**ESTRATTO:**
☆ ☆ ☆

È arrivata praticamente dal nulla, in sordina, con una promozione pari allo zero quantico, American Horror Story: New York City, undicesima stagione dello show FX che ha riunito ancora una volta Ryan Murphy e Brad Falchuk. Le prime due puntate andate in onda negli USA nei giorni scorsi hanno ribadito quanto anticipato dalla sinossi ufficiale e dai primi poster. NYC è senza ombra di dubbio la stagione più queer di sempre.

☆ ☆ ☆

**RIGHE ESTRATTE:**
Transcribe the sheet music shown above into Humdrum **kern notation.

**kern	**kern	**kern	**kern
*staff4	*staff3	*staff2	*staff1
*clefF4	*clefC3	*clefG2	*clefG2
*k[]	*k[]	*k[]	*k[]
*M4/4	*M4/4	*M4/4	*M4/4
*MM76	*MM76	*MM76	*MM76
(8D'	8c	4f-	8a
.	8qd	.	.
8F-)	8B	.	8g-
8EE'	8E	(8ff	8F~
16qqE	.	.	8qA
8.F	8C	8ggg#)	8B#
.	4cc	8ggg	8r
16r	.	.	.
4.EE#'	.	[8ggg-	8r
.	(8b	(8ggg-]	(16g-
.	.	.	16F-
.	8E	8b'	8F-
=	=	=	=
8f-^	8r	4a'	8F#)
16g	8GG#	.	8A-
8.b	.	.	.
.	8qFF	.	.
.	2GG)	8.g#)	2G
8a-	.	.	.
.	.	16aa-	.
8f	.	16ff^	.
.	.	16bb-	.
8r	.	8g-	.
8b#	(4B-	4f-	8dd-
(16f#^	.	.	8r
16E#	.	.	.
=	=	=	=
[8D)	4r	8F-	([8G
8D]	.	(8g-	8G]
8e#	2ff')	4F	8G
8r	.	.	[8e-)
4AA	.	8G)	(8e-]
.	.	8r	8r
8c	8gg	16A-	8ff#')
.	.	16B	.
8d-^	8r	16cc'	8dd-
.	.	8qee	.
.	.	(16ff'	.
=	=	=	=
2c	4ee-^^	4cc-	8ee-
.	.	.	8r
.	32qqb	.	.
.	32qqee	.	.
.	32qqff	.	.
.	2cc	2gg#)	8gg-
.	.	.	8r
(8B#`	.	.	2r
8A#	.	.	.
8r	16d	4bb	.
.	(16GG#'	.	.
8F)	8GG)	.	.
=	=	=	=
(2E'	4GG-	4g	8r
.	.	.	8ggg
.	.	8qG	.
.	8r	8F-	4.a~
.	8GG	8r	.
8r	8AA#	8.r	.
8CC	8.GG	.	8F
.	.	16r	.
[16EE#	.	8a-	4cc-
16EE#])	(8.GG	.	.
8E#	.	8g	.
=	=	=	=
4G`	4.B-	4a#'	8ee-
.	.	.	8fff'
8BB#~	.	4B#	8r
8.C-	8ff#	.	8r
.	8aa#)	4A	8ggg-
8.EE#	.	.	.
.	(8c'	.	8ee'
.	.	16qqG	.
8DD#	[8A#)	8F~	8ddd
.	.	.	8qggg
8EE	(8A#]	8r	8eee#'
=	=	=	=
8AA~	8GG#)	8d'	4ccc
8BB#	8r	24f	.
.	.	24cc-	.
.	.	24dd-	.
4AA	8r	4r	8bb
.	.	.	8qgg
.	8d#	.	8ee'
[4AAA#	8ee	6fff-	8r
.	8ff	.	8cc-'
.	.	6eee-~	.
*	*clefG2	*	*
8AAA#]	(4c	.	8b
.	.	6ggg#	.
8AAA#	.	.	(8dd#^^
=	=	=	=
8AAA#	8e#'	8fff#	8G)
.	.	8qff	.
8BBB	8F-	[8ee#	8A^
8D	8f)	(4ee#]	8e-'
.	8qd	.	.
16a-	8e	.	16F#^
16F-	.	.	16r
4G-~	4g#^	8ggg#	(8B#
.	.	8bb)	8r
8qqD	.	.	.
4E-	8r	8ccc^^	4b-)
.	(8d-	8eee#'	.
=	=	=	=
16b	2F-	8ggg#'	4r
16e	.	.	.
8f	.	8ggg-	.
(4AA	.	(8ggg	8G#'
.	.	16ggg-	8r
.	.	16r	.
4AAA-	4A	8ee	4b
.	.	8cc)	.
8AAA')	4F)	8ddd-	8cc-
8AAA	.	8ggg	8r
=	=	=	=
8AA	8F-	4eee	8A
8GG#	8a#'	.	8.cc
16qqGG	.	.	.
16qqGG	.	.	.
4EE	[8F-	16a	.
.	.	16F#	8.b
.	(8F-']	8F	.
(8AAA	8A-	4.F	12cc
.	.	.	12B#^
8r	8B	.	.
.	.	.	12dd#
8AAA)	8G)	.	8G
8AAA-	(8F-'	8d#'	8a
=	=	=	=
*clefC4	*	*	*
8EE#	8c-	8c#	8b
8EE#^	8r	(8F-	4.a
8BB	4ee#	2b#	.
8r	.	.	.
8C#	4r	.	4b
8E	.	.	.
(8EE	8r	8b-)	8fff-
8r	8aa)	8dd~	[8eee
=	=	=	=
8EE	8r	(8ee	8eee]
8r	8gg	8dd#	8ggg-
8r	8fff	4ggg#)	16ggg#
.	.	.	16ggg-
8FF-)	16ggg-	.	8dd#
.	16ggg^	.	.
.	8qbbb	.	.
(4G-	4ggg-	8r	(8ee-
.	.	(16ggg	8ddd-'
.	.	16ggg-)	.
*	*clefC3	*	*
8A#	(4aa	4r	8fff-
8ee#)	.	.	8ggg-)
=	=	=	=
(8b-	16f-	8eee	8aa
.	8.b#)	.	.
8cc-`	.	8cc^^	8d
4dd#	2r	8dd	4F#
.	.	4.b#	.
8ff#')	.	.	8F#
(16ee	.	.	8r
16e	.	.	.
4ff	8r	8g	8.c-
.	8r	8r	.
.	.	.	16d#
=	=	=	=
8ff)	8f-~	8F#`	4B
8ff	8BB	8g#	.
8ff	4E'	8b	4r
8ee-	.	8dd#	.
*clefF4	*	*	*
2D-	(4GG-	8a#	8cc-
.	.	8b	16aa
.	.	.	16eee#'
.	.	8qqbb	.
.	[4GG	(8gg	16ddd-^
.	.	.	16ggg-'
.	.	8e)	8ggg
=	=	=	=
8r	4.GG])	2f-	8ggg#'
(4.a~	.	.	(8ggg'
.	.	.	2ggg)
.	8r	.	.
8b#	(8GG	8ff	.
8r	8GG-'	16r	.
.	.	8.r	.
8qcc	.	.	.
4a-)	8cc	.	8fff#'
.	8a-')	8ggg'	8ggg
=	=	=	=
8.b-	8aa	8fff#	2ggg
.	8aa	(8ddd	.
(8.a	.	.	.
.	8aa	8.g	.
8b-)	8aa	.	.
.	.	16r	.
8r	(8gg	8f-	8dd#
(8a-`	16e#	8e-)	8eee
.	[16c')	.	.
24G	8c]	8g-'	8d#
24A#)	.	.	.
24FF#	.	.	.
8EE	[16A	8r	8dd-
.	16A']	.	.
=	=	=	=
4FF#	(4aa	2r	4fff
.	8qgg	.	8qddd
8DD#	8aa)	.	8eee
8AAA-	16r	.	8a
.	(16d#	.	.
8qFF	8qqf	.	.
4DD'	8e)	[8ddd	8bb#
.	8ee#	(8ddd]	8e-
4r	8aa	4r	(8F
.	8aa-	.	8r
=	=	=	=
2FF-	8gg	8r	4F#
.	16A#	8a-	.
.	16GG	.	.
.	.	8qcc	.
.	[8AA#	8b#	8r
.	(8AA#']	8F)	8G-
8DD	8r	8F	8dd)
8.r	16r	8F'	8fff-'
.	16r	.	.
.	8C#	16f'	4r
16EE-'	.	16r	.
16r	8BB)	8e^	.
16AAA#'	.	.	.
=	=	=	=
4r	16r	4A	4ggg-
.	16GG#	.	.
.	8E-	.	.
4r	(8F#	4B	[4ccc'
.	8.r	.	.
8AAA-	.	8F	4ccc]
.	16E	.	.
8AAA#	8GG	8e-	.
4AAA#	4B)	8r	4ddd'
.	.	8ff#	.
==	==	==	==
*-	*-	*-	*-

☆ ☆ ☆

**ISTRUZIONI DA SEGUIRE:** Cita per intero e senza alcuna modifica l'estratto su American Horror Story: New York City.

**RISPOSTA AL COMPITO:**
È arrivata praticamente dal nulla, in sordina, con una promozione pari allo zero quantico, American Horror Story: New York City, undicesima stagione dello show FX che ha riunito ancora una volta Ryan Murphy e Brad Falchuk. Le prime due puntate andate in onda negli USA nei giorni scorsi hanno ribadito quanto anticipato dalla sinossi ufficiale e dai primi poster. NYC è senza ombra di dubbio la stagione più queer di sempre.